Small Businesswoman Tears Up Describing Child Care Woes To Congressional Panel

Tori Snyder talked about caring for “my human, my son” when making the case for federal paid leave and child care support.

A working mom gave lawmakers a raw reminder on Wednesday of the importance of child care and paid leave, tearing up as she described her struggle to care for her autistic son.

Tori Snyder, a Pittsburgh mother to a 4 1/2-year-old boy named Braxton, was asked at a House Ways and Means Committee hearing about the difficulties of pulling together a patchwork of child care and other resources as a small business owner.

“I have to make sure that I secure contract after contract, often taking more on than necessary because of the fear and the worry that there’s not going to be enough money,” Snyder told the lawmakers. “What if one contract ends? What if we hit another [COVID-19] episode? What if we hit a recession?”

She said she would like to go back to working a more stable corporate job with good benefits, but that often those jobs don’t allow the flexibility she needs.

“As someone who’s dedicated 15 years to corporate America, I’m more than happy to be that reliable and accountable person. But my human, my son? He doesn’t have anyone else to take care of him” she said, beginning to tear up.

“If I have to choose between working 40 hours to have health benefits or having to work 90 hours in my small business around my son’s schedule in order to be there for him, making sure he can access the services that he needs, I’ll deal with the stress every day,” she continued. “And that’s why the paid leave for all is so important.”

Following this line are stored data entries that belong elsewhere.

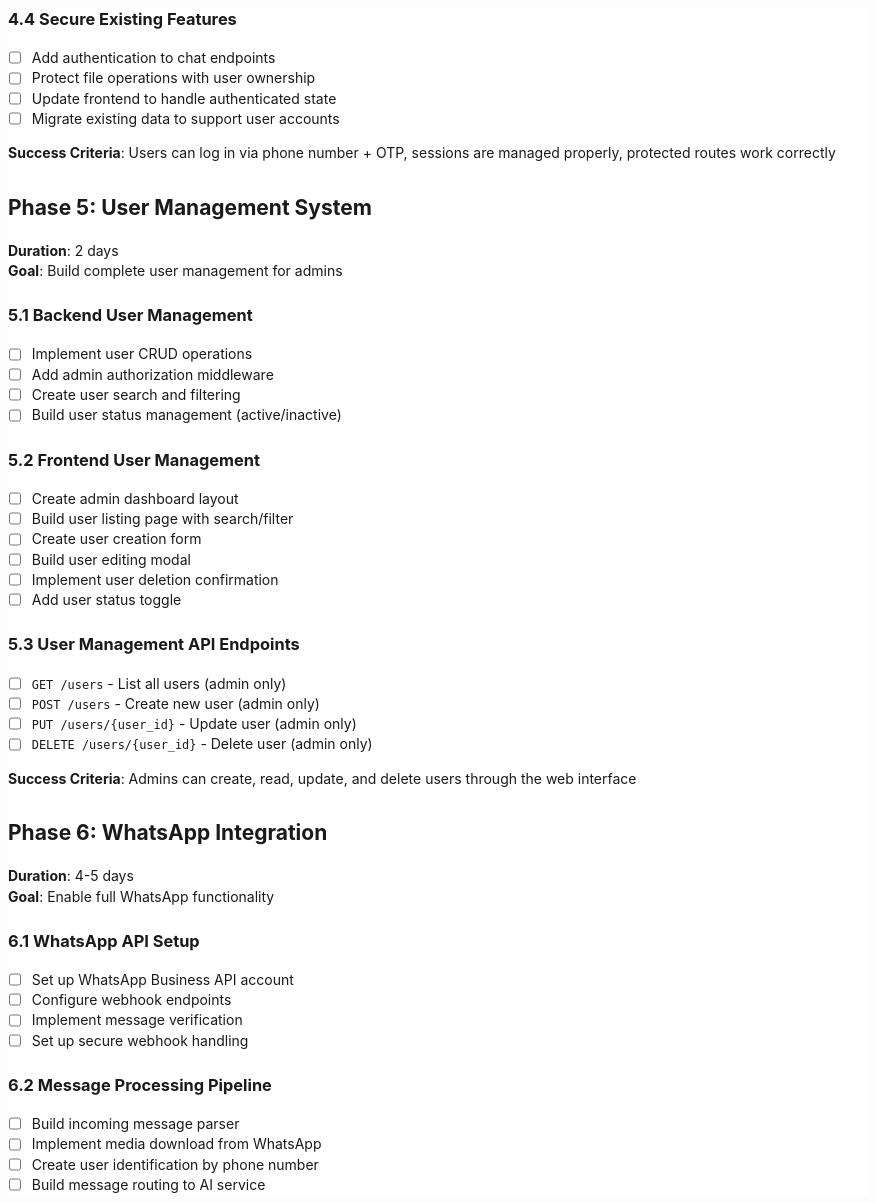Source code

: ### 4.4 Secure Existing Features
- [ ] Add authentication to chat endpoints
- [ ] Protect file operations with user ownership
- [ ] Update frontend to handle authenticated state
- [ ] Migrate existing data to support user accounts

**Success Criteria**: Users can log in via phone number + OTP, sessions are managed properly, protected routes work correctly

## Phase 5: User Management System
**Duration**: 2 days  
**Goal**: Build complete user management for admins

### 5.1 Backend User Management
- [ ] Implement user CRUD operations
- [ ] Add admin authorization middleware
- [ ] Create user search and filtering
- [ ] Build user status management (active/inactive)

### 5.2 Frontend User Management
- [ ] Create admin dashboard layout
- [ ] Build user listing page with search/filter
- [ ] Create user creation form
- [ ] Build user editing modal
- [ ] Implement user deletion confirmation
- [ ] Add user status toggle

### 5.3 User Management API Endpoints
- [ ] `GET /users` - List all users (admin only)
- [ ] `POST /users` - Create new user (admin only)
- [ ] `PUT /users/{user_id}` - Update user (admin only)
- [ ] `DELETE /users/{user_id}` - Delete user (admin only)

**Success Criteria**: Admins can create, read, update, and delete users through the web interface

## Phase 6: WhatsApp Integration
**Duration**: 4-5 days  
**Goal**: Enable full WhatsApp functionality

### 6.1 WhatsApp API Setup
- [ ] Set up WhatsApp Business API account
- [ ] Configure webhook endpoints
- [ ] Implement message verification
- [ ] Set up secure webhook handling

### 6.2 Message Processing Pipeline
- [ ] Build incoming message parser
- [ ] Implement media download from WhatsApp
- [ ] Create user identification by phone number
- [ ] Build message routing to AI service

Democrats have pushed for broader child care and paid leave, but the effort stalled under Republican opposition.

Democrats argued such legislation would help parents like Snyder, who is a member of the advocacy group MomsRising, which focuses on issues of concern to women, mothers and families.

According to Snyder’s written testimony, her business, Self-Care Senorita, offers presentations on self-care and productivity. Snyder also works as a business coach and diversity, equity and inclusion consultant.

In her testimony, Snyder said she had worked in the film industry for several years but left it just before the onset of the COVID pandemic because of unpredictable hours. A new venture, contracting for non-profit organizations, foundered because of the pandemic, she said.

“A lot of single moms are isolated and alone, trying to handle everything ourselves,” Snyder said. “We are burned out and exhausted, overworked and overtired. And we’re struggling even more now because it’s so expensive to feed our kids and put gas in our cars. With paid leave, I would know that if I have to take a day off, we won’t go into debt.”

Republicans on the committee said they worried paid leave for all would be cumbersome for businesses by using a one-size-fits-all approach, and would end up as a corporate giveaway.

Rep. Dave Schweikert (R-Ariz.) said if Democrats were serious about working with Republicans on child care and leave issues, they would huddle with them and economists from both sides to come up with ideas.

“Instead we’ve become nothing but sort of political talking points for the next video clip for the next election,” Schweikert said. “And we’re better than that.”

The Build Back Better Act passed by the House 2021 would have provided free child care for kids under the age of six, as well as free universal pre-school services. It also would have provided up to four weeks of paid family and medical leave annually.

It passed the House on a 220-213 vote, with no Republicans voting in favor.